- [SET TASK]: Extract the passage of the Kosova news excerpt between "The roadblocks have" and "peacekeeping force KFOR.", inclusive, copying it word for word.

- [DOCUMENT SECTION]:

The policy was scrapped by Prishtina but the mass walkouts created a security vacuum in Kosova.

On December 10, hundreds of ethnic Serbs, outraged over the arrest of an Serbian ex-police officer, set up roadblocks in northern Kosova and paralyzed traffic through two border crossings.

The roadblocks have been set up also amid a rise in reported shootings, the latest of which was occurred late on December 25, according to NATO-led peacekeeping force KFOR.

Late on December 26, Serbian Defense Minister Milos Vucevic said Belgrade’s armed forces were on “the highest level” of alert, highlighting the increasingly strained relations between the two neighbors.

On December 22, more than 1,000 ethnic Serbs protested in northern Kosova to demand the release of detained Serbs and other conditions that they say must be met before they will remove several roadblocks erected in the area.

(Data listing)
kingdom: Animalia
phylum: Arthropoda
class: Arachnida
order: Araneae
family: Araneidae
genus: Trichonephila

- [SOLUTION TO THIS PROBLEM]:
The roadblocks have been set up also amid a rise in reported shootings, the latest of which was occurred late on December 25, according to NATO-led peacekeeping force KFOR.